• **WHAT TO WORK ON**: Revise the records below so that each "Example" reads "Item", and keep every other part of the lines unchanged.

(Dataset rows)
— START —
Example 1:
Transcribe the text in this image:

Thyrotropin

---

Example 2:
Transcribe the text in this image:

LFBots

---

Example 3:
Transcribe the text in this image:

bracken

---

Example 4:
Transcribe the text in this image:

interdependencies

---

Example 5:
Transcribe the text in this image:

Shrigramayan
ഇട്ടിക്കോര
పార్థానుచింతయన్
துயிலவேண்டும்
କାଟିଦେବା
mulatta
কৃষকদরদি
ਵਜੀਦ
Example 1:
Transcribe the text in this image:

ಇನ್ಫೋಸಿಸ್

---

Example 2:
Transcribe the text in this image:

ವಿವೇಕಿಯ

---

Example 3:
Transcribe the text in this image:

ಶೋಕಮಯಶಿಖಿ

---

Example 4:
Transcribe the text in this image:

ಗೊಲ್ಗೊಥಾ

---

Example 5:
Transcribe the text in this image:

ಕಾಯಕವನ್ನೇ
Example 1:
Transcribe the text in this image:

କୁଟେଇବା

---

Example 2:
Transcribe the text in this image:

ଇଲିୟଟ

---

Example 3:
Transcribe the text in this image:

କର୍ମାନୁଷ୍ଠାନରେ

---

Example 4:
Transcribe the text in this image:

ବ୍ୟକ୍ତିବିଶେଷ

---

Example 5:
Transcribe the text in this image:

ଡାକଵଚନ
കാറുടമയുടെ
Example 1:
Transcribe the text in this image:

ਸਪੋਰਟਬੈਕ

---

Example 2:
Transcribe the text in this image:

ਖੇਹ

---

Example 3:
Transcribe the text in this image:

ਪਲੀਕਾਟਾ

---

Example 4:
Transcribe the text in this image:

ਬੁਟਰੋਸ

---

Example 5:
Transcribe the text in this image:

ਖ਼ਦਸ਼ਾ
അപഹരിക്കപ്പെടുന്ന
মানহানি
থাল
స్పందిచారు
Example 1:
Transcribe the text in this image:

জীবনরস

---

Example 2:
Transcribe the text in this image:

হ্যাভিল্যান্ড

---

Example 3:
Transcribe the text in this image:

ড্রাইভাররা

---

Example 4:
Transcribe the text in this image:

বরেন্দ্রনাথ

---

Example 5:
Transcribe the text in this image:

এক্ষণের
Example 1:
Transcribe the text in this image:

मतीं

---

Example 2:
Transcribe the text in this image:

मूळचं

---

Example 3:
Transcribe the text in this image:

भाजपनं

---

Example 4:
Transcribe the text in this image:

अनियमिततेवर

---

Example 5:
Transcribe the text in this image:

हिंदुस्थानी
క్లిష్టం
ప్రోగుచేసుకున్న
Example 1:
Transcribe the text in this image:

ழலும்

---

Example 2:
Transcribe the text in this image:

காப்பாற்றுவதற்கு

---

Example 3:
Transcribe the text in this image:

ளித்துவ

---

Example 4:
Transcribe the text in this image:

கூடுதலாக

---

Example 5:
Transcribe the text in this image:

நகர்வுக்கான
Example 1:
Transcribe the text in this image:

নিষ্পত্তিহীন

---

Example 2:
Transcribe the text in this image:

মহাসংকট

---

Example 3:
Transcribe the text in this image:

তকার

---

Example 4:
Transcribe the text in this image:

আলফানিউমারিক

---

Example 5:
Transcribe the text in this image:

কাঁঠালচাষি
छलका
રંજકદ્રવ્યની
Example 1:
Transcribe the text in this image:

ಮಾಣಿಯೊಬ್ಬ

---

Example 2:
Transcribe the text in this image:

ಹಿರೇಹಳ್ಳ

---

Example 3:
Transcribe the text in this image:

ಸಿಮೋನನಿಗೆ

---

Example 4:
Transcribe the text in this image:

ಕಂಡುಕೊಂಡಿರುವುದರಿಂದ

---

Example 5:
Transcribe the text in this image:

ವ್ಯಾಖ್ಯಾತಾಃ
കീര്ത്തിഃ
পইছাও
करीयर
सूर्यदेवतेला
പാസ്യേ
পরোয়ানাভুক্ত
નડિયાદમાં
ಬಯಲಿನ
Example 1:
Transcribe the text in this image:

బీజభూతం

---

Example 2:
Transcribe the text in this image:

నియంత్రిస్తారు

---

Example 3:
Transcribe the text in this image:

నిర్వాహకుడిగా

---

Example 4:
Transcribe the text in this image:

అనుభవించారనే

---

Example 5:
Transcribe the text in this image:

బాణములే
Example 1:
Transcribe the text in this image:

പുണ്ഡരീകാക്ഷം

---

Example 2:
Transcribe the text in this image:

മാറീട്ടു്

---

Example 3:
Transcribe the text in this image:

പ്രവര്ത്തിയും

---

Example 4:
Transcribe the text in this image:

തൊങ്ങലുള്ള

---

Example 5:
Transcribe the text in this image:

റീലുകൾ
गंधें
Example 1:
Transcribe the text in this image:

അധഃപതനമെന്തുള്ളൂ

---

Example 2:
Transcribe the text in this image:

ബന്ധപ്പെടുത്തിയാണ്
— END —
• **ANSWER TO THIS TASK**:
Item 1:
Transcribe the text in this image:

Thyrotropin

---

Item 2:
Transcribe the text in this image:

LFBots

---

Item 3:
Transcribe the text in this image:

bracken

---

Item 4:
Transcribe the text in this image:

interdependencies

---

Item 5:
Transcribe the text in this image:

Shrigramayan
ഇട്ടിക്കോര
పార్థానుచింతయన్
துயிலவேண்டும்
କାଟିଦେବା
mulatta
কৃষকদরদি
ਵਜੀਦ
Item 1:
Transcribe the text in this image:

ಇನ್ಫೋಸಿಸ್

---

Item 2:
Transcribe the text in this image:

ವಿವೇಕಿಯ

---

Item 3:
Transcribe the text in this image:

ಶೋಕಮಯಶಿಖಿ

---

Item 4:
Transcribe the text in this image:

ಗೊಲ್ಗೊಥಾ

---

Item 5:
Transcribe the text in this image:

ಕಾಯಕವನ್ನೇ
Item 1:
Transcribe the text in this image:

କୁଟେଇବା

---

Item 2:
Transcribe the text in this image:

ଇଲିୟଟ

---

Item 3:
Transcribe the text in this image:

କର୍ମାନୁଷ୍ଠାନରେ

---

Item 4:
Transcribe the text in this image:

ବ୍ୟକ୍ତିବିଶେଷ

---

Item 5:
Transcribe the text in this image:

ଡାକଵଚନ
കാറുടമയുടെ
Item 1:
Transcribe the text in this image:

ਸਪੋਰਟਬੈਕ

---

Item 2:
Transcribe the text in this image:

ਖੇਹ

---

Item 3:
Transcribe the text in this image:

ਪਲੀਕਾਟਾ

---

Item 4:
Transcribe the text in this image:

ਬੁਟਰੋਸ

---

Item 5:
Transcribe the text in this image:

ਖ਼ਦਸ਼ਾ
അപഹരിക്കപ്പെടുന്ന
মানহানি
থাল
స్పందిచారు
Item 1:
Transcribe the text in this image:

জীবনরস

---

Item 2:
Transcribe the text in this image:

হ্যাভিল্যান্ড

---

Item 3:
Transcribe the text in this image:

ড্রাইভাররা

---

Item 4:
Transcribe the text in this image:

বরেন্দ্রনাথ

---

Item 5:
Transcribe the text in this image:

এক্ষণের
Item 1:
Transcribe the text in this image:

मतीं

---

Item 2:
Transcribe the text in this image:

मूळचं

---

Item 3:
Transcribe the text in this image:

भाजपनं

---

Item 4:
Transcribe the text in this image:

अनियमिततेवर

---

Item 5:
Transcribe the text in this image:

हिंदुस्थानी
క్లిష్టం
ప్రోగుచేసుకున్న
Item 1:
Transcribe the text in this image:

ழலும்

---

Item 2:
Transcribe the text in this image:

காப்பாற்றுவதற்கு

---

Item 3:
Transcribe the text in this image:

ளித்துவ

---

Item 4:
Transcribe the text in this image:

கூடுதலாக

---

Item 5:
Transcribe the text in this image:

நகர்வுக்கான
Item 1:
Transcribe the text in this image:

নিষ্পত্তিহীন

---

Item 2:
Transcribe the text in this image:

মহাসংকট

---

Item 3:
Transcribe the text in this image:

তকার

---

Item 4:
Transcribe the text in this image:

আলফানিউমারিক

---

Item 5:
Transcribe the text in this image:

কাঁঠালচাষি
छलका
રંજકદ્રવ્યની
Item 1:
Transcribe the text in this image:

ಮಾಣಿಯೊಬ್ಬ

---

Item 2:
Transcribe the text in this image:

ಹಿರೇಹಳ್ಳ

---

Item 3:
Transcribe the text in this image:

ಸಿಮೋನನಿಗೆ

---

Item 4:
Transcribe the text in this image:

ಕಂಡುಕೊಂಡಿರುವುದರಿಂದ

---

Item 5:
Transcribe the text in this image:

ವ್ಯಾಖ್ಯಾತಾಃ
കീര്ത്തിഃ
পইছাও
करीयर
सूर्यदेवतेला
പാസ്യേ
পরোয়ানাভুক্ত
નડિયાદમાં
ಬಯಲಿನ
Item 1:
Transcribe the text in this image:

బీజభూతం

---

Item 2:
Transcribe the text in this image:

నియంత్రిస్తారు

---

Item 3:
Transcribe the text in this image:

నిర్వాహకుడిగా

---

Item 4:
Transcribe the text in this image:

అనుభవించారనే

---

Item 5:
Transcribe the text in this image:

బాణములే
Item 1:
Transcribe the text in this image:

പുണ്ഡരീകാക്ഷം

---

Item 2:
Transcribe the text in this image:

മാറീട്ടു്

---

Item 3:
Transcribe the text in this image:

പ്രവര്ത്തിയും

---

Item 4:
Transcribe the text in this image:

തൊങ്ങലുള്ള

---

Item 5:
Transcribe the text in this image:

റീലുകൾ
गंधें
Item 1:
Transcribe the text in this image:

അധഃപതനമെന്തുള്ളൂ

---

Item 2:
Transcribe the text in this image:

ബന്ധപ്പെടുത്തിയാണ്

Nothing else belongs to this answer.